El egoísmo de algunos ante el virus frente a la realidad de una UCI

Es evidente que la pandemia ha puesto patas arriba nuestras vidas y ha dejado nuestras miserias, como sociedad y como individuos, al aire. Decía el pedagogo Jean Piaget que las personas aprendemos de una forma activa, a través de nuestras propias acciones de asimilación. A la vista de los datos sobre la evolución del covid-19 en Asturias y de que la preocupación general está centrada el modo en que debemos celebrar las navidades, no está claro que una inmensa mayoría de las personas sean capaces de aprender. Quizás se deba al hecho de que, en el fondo, son la insolidaridad, la sensiblería (que no la sensibilidad) y el egoísmo los estímulos que guían nuestros actos. A lo largo de los últimos meses de trabajo en el Hospital de Cabueñes he pensado, en muchas ocasiones, que la estupidez, el egoísmo y la irresponsabilidad de algunos se solucionaría haciéndoles partícipes del sufrimiento de los enfermos ingresados por covid (que además de los padecimientos propios de la enfermedad se ven aislados del mundo) y del estrés y el cansancio físico y emocional del personal que les atiende. Basta asomarse a una de las denominadas plantas covid o escuchar la inacabable sinfonía de alarmas en una UCI para darse cuenta de que nuestro bien más preciado es la salud, y de que todos debemos hacer cuanto esté en nuestra mano por preservarla (la nuestra y la de los demás). El lema “todos cuidamos de todos resulta”, en este caso, un verdadero axioma.

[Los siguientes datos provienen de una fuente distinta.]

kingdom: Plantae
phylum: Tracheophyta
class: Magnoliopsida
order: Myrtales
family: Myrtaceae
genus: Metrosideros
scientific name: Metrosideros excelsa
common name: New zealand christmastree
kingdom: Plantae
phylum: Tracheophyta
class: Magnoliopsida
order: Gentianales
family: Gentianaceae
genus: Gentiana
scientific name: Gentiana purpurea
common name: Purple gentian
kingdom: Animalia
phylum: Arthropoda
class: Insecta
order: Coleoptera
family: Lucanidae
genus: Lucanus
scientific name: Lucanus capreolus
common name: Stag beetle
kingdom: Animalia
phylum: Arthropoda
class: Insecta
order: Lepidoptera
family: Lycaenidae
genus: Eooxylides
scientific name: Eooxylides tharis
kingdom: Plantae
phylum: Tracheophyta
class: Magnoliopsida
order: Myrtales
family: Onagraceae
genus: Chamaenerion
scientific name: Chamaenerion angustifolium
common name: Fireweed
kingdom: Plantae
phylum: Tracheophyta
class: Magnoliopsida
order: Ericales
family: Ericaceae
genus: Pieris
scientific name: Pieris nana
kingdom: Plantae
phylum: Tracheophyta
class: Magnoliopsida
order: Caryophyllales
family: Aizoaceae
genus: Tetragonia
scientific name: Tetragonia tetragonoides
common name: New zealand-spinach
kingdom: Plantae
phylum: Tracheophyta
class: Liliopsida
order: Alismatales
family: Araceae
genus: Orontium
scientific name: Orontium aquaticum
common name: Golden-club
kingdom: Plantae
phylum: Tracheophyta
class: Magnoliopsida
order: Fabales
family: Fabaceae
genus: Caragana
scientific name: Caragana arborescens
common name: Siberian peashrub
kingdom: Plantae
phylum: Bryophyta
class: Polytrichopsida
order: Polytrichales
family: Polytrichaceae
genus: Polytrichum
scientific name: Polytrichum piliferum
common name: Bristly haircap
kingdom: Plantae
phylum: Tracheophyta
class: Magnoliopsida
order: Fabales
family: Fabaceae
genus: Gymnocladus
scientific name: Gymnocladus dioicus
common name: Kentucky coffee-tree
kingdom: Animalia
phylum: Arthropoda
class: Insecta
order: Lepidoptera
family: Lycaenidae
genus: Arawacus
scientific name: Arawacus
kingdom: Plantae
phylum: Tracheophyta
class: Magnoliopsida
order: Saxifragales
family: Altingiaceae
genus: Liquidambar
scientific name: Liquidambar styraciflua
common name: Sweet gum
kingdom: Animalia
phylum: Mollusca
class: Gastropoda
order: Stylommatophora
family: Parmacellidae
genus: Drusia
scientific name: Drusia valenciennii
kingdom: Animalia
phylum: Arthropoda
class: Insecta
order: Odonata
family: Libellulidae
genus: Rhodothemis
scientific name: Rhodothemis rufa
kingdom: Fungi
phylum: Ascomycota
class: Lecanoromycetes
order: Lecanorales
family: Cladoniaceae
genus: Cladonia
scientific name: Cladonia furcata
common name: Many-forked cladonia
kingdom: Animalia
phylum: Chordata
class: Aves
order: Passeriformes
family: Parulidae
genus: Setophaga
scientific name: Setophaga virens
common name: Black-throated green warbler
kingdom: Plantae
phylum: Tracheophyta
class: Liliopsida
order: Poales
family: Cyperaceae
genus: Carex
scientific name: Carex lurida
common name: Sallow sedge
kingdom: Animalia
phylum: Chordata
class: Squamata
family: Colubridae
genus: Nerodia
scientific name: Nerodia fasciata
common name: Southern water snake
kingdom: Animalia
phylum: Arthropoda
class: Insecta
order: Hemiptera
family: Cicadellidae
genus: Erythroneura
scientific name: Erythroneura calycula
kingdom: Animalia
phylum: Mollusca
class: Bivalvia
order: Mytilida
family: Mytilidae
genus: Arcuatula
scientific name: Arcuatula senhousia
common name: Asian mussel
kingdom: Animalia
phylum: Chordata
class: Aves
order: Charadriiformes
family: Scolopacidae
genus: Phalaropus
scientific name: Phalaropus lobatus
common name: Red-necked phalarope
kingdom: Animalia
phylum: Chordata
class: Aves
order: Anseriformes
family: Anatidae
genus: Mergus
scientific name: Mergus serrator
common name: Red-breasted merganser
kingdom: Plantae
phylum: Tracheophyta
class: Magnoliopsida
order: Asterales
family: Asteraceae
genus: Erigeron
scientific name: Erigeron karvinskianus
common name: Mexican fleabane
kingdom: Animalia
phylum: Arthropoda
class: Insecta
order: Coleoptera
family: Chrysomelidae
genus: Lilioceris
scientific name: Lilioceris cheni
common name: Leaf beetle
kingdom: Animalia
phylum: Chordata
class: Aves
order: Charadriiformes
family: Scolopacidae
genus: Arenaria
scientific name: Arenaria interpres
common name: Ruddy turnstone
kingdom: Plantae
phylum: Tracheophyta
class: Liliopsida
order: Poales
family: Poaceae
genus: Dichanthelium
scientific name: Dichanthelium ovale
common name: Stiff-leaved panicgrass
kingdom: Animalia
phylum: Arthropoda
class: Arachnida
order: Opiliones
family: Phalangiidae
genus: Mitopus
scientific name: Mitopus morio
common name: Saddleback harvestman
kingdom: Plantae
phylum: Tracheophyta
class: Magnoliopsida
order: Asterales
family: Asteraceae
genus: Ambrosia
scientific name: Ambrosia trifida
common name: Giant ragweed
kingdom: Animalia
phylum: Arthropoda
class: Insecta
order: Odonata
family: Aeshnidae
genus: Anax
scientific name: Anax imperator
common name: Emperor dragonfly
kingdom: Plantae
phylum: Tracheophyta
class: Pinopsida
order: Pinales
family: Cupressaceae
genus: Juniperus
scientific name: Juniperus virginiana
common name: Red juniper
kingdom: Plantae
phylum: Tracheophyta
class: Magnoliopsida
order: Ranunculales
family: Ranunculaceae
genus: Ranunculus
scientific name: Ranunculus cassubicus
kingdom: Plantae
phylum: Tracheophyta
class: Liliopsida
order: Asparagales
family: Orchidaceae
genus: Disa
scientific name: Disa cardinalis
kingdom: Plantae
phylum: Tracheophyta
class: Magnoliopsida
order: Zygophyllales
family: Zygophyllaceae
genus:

El trabajo en las unidades de cuidados intensivos, especialmente en las dedicadas a pacientes covid, resulta adictivo al tiempo que extenuante. La comprometida situación médica en la que se encuentran la mayoría de los pacientes y la implicación y responsabilidad que asume el personal son cargas difíciles de sobrellevar. A la hora del cambio de turno, el pasillo que separa los espacios de aislamiento se convierte en una suerte de agitada plaza pública. Un caos, razonablemente organizado, en el que las conversaciones banales se cruzan, como líneas de una mano, con informes sobre la situación de los pacientes o sobre medicación pendiente. Todo ello entre un mar de cuerpos que, acelerados, se quitan o ponen, según corresponda, el imprescindible equipo de protección individual, impedimenta que les acompañará durante tres o cuatro horas seguidas, eso en el caso en el que haya suficiente personal para dar descansos.

En los ojos de enfermeras, auxiliares, celadores y médicos ya no cabe el miedo como al principio de la pandemia. Ahora esos ojos hablan de fatiga, de cansancio, de cabreo con el sistema, pero se iluminan como carbones encendidos cuando, después de días o semanas, aquel paciente al que consiguieron sustraer de las garras del olvido abandona la unidad para seguir su recuperación en planta. Son pequeñas victorias que se celebran como grandes triunfos y que nos recuerdan que hay luz al fondo del túnel hasta para los incrédulos que son incapaces de aprender.